Yes unfortunately it was a Visa Debt card which was used. As said previously a few days before some thief was buying mobile phones on my Visa Credit card so it was cancelled. I only had my Amex, MBNA Visa Card (which was stopped) Caxton Mastercard (for overseas) and my Virgin One Visa Debt card with me as we were heading to France.

I have spoken with Discover this morning and they are trying to locate the defective charger.

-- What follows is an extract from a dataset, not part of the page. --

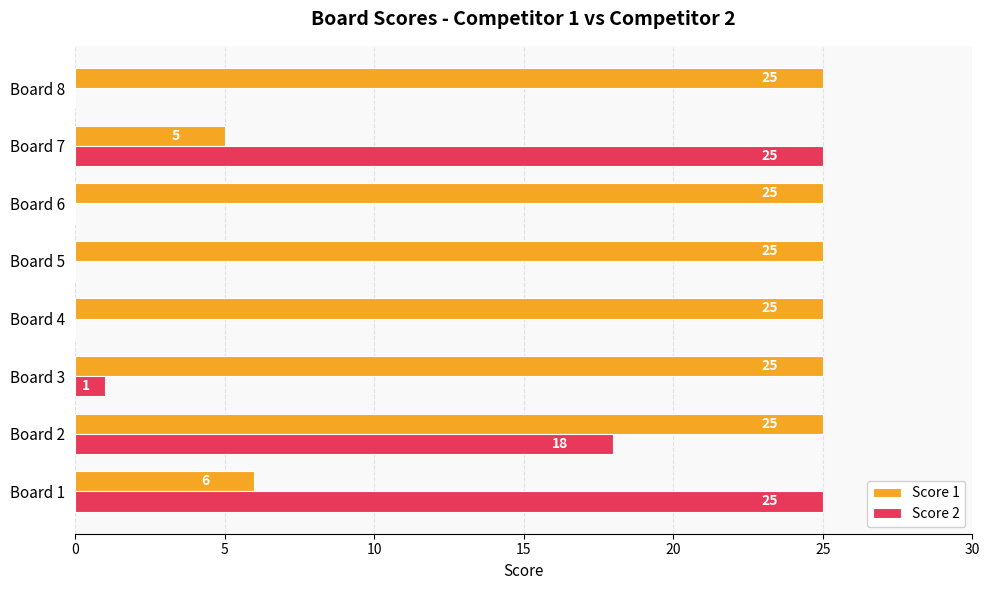

What is the sum of the Score 1 values at Board 3 and Board 5?

50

Burstner have been in touch saying they want all the details, so looks like they are showing an interest. At the end of the day it is nothing to do with Burstner, but it was one of their approved Dealers and it was their product which was defective. I paid a lot of money for the motorhome so they should in my opinion have some involvement....however, I appreciate they have no legal obligation. But if they want me to invet another 90K in one of there vans they should at least help me out!


----------



## Spacerunner (Mar 18, 2006)

I'm still receiving junk email from Discover, so maybe there are still some active elements out there.


----------



## stewartwebr (May 27, 2005)

Spacerunner said:


> I'm still receiving junk email from Discover, so maybe there are still some active elements out there.


The person I spoke to on the phone at Discover Helpdesk number said she was an ex employee of Discover now working for the Administrator and 20 staff are still working in various branches to tie up loose ends.

I would not be suprised to find Discover Premises reopen in a few weeks as some other name!


----------



## GEMMY (Jun 19, 2006)

"I would not be suprised to find Discover Premises reopen in a few weeks as some other name!"

I suggested that prospect a few weeks ago when the doodah hit the fan, and very surprised it hasn't happened yet.

tony


----------



## bigfoot (May 16, 2005)

Discover took over Harringtons in Delamere,a well established dealers which even my late father dealt with. Then these finance 'experts' must have made them an offer they couldn't refuse.
Sadly with the upsurge in interest in recent years in leisure vehicles,especially, motorhomes,has made these sharp suited spivs to 'invest' in this industry, They have little or no knowledge of the business just number crunching. When the money dissappears they leave the customer dangling,they have no conscience.
As a footnote,which may amuse you;seemingly some *ankers bet millions on the Euro going under-it didn't they lost their fat profit I hope ythe ordinary investor didn't.


----------



## DTPCHEMICALS (Jul 24, 2006)

bigfoot said:


> Discover took over Harringtons in Delamere,a well established dealers which even my late father dealt with. Then these finance 'experts' must have made them an offer they couldn't refuse.
> Sadly with the upsurge in interest in recent years in leisure vehicles,especially, motorhomes,has made these sharp suited spivs to 'invest' in this industry, They have little or no knowledge of the business just number crunching. When the money dissappears they leave the customer dangling,they have no conscience.
> As a footnote,which may amuse you;seemingly some *ankers bet millions on the Euro going under-it didn't they lost their fat profit I hope ythe ordinary investor didn't.


Don`t count your chickens yet.

Dave p


----------



## jud (Aug 15, 2009)

hi stewartwebr .sorry to here of your predicament hope things work out o.k . jud


----------